■ **Exercise prompt**: Your task is to output the listing exactly, leaving every image out.
+++
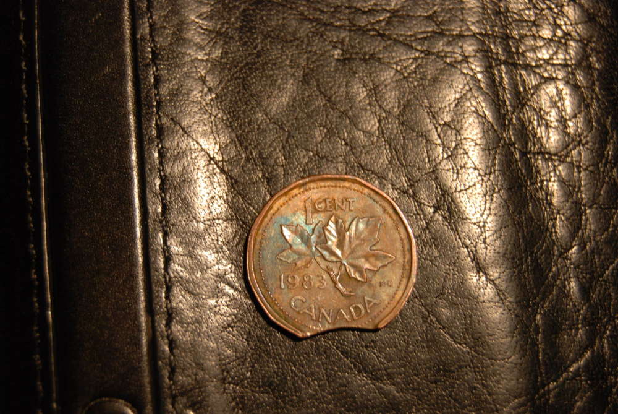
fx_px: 1418
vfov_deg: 16.6
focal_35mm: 82
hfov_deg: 24.6
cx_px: 309
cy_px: 207
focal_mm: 55
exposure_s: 1/50
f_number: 5.6
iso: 200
+++
■ **Solution to this task**:
fx_px: 1418
vfov_deg: 16.6
focal_35mm: 82
hfov_deg: 24.6
cx_px: 309
cy_px: 207
focal_mm: 55
exposure_s: 1/50
f_number: 5.6
iso: 200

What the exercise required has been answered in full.